**Problem to work on**
Please format the lines from the first one through the line containing "picture [125, 56, 915, 469]", inclusive, as a JSON list of strings with one string per line, omitting any blank lines.

[Excerpt from the dataset]
•••

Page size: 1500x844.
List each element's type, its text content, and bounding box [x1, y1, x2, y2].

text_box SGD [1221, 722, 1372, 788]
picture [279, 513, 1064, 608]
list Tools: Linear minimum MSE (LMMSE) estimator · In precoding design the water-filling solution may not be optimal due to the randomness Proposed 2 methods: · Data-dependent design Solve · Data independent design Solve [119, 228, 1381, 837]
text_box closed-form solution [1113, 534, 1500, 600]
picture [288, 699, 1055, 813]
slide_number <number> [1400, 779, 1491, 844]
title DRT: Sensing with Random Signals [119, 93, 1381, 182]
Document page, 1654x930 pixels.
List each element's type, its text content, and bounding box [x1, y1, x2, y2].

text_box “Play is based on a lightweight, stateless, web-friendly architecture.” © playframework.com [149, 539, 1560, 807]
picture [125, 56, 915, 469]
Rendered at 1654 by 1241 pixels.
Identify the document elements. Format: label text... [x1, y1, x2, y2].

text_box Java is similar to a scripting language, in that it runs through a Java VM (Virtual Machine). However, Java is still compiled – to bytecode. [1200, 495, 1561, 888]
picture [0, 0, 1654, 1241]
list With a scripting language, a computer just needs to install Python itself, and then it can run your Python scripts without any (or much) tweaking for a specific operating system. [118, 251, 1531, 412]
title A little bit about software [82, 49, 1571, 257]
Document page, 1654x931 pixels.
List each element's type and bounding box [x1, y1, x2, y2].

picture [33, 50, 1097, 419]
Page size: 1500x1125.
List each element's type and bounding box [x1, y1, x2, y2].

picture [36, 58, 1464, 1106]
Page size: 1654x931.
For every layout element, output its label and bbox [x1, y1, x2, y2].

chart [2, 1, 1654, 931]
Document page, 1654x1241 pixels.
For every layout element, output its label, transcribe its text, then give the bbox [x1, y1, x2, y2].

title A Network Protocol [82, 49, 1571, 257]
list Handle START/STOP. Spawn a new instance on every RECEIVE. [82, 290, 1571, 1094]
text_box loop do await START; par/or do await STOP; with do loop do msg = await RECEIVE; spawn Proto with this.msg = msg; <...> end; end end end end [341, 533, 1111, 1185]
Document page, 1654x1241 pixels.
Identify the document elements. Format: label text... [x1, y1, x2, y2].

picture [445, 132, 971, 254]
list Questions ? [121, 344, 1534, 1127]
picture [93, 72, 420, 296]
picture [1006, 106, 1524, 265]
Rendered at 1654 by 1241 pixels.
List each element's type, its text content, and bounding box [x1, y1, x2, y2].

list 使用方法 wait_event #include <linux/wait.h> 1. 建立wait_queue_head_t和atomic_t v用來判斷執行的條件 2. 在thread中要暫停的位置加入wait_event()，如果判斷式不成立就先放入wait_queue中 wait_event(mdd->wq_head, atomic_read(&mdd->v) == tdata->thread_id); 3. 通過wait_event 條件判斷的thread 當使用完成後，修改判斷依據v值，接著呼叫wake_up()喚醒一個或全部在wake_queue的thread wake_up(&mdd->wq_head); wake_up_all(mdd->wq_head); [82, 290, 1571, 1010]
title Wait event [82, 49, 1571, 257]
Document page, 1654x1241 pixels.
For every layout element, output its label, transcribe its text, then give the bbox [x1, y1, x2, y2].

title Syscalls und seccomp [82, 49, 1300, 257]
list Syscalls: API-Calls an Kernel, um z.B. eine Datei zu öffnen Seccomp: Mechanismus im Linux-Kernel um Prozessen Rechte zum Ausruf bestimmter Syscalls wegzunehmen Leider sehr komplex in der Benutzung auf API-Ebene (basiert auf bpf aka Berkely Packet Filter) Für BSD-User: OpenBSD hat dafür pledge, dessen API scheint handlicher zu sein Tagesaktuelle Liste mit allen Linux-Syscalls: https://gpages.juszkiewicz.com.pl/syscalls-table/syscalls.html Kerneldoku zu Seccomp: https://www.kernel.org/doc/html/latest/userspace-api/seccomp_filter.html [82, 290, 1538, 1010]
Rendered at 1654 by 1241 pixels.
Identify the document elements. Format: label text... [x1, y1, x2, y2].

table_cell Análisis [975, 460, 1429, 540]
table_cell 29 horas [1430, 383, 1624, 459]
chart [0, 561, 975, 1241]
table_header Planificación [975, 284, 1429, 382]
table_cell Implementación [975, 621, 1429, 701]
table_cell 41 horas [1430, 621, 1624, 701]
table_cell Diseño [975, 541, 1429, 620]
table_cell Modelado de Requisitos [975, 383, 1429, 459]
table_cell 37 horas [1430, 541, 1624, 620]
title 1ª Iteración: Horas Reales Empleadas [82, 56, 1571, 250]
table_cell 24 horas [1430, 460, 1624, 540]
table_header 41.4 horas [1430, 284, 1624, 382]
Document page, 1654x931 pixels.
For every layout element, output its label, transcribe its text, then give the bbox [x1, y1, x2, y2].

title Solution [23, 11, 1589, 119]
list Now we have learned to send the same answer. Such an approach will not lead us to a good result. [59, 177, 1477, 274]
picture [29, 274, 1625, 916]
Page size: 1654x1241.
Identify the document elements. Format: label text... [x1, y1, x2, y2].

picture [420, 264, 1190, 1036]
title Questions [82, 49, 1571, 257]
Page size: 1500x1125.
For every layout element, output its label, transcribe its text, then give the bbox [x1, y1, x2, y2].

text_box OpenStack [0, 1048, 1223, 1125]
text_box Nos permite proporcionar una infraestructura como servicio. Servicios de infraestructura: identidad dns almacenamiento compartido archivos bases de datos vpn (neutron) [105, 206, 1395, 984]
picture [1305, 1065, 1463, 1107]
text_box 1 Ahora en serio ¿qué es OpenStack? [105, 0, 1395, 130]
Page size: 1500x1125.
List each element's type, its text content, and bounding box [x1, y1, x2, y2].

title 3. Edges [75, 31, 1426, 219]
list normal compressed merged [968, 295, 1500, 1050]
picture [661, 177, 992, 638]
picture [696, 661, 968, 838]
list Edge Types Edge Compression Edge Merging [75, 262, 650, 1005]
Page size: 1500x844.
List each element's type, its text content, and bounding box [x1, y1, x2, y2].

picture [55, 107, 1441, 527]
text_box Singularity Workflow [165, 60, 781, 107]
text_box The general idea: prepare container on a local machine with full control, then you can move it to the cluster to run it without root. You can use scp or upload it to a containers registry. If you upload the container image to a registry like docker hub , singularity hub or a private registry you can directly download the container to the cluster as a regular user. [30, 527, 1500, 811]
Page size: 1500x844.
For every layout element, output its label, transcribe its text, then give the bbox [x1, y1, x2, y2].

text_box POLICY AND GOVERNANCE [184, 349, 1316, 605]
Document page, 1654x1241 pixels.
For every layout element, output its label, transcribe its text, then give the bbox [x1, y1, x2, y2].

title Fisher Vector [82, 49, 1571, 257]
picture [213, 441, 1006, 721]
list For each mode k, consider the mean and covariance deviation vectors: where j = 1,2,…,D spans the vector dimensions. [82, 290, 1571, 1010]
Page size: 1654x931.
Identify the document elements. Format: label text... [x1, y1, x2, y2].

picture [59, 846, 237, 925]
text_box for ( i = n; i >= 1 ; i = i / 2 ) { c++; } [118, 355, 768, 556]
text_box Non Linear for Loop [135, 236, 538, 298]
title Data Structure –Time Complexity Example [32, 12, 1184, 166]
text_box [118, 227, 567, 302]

•••

**Exercise answer**
[
  "Page size: 1500x844.",
  "List each element's type, its text content, and bounding box [x1, y1, x2, y2].",
  "text_box SGD [1221, 722, 1372, 788]",
  "picture [279, 513, 1064, 608]",
  "list Tools: Linear minimum MSE (LMMSE) estimator · In precoding design the water-filling solution may not be optimal due to the randomness Proposed 2 methods: · Data-dependent design Solve · Data independent design Solve [119, 228, 1381, 837]",
  "text_box closed-form solution [1113, 534, 1500, 600]",
  "picture [288, 699, 1055, 813]",
  "slide_number <number> [1400, 779, 1491, 844]",
  "title DRT: Sensing with Random Signals [119, 93, 1381, 182]",
  "Document page, 1654x930 pixels.",
  "List each element's type, its text content, and bounding box [x1, y1, x2, y2].",
  "text_box “Play is based on a lightweight, stateless, web-friendly architecture.” © playframework.com [149, 539, 1560, 807]",
  "picture [125, 56, 915, 469]"
]